The boy was silent for some time.

‘Is luck money, mother?’ he asked, rather timidly.

‘No, Paul! Not quite. It’s what causes you to have money.’

‘Oh!’ said Paul vaguely. ‘I thought when Uncle Oscar said filthy lucker, it meant money.’

Filthy lucre does mean money,’ said the mother. ‘But it’s lucre, not luck.’

‘Oh!’ said the boy. ‘Then what is luck, mother?’

‘It’s what causes you to have money. If you’re lucky you have money. That’s why it’s better to be born lucky than rich. If you’re rich, you may lose your money. But if you’re lucky, you will always get more money.’

‘Oh! Will you! And is father not lucky?’

‘Very unlucky, I should say,’ she said bitterly.

The boy watched her with unsure eyes.

‘Why?’ he asked.

‘I don’t know. Nobody ever knows why one person is lucky and another unlucky.’

‘Don’t they? Nobody at all? Does nobody know?’

‘Perhaps God! But He never tells.’

‘He ought to, then.

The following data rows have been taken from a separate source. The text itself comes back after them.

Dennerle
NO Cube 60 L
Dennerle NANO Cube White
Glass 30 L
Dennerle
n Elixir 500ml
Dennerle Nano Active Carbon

And aren’t you lucky either, mother?’

‘I can’t be, if I married an unlucky husband.’

‘But by yourself, aren’t you?’

‘I used to think I was, before I married. Now I think I am very unlucky indeed.’

‘Why?’

‘Well – never mind! Perhaps I’m not really,’ she said.

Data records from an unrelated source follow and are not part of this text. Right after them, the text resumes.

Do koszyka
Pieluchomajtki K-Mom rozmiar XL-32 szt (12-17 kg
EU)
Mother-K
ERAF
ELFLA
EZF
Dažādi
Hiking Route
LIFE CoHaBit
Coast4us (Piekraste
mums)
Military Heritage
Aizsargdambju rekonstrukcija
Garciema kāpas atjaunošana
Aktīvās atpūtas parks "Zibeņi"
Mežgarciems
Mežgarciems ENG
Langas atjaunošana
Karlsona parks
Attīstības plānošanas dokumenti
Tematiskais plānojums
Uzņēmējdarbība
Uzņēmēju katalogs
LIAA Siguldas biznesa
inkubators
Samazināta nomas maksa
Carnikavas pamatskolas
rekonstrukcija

The child looked at her, to see if she meant it. But he saw, by the lines of her mouth, that she was only trying to hide something from him.

‘Well, anyhow,’ he said stoutly, ‘I’m a lucky person.’

‘Why?’ said his mother, with a sudden laugh.

He stared at her. He didn’t even know why he had said it.

‘God told me,’ he asserted, brazening it out.

‘I hope He did, dear!’ she said, again with a laugh, but rather bitter.

‘He did, mother!’

‘Excellent!’ said the mother, using one of her husband’s exclamations.

The boy saw she did not believe him; or rather, that she paid no attention to his assertion. This angered him somewhere, and made him want to compel her attention.

He went off by himself, vaguely, in a childish way, seeking for the clue to ‘luck’. Absorbed, taking no heed of other people, he went about with a sort of stealth, seeking inwardly for luck. He wanted luck, he wanted it, he wanted it. When the two girls were playing dolls, in the nursery, he would sit on his big rocking-horse, charging madly into space, with a frenzy that made the little girls peer at him uneasily. Wildly the horse careered, the waving dark hair of the boy tossed, his eyes had a strange glare in them. The little girls dared not speak to him.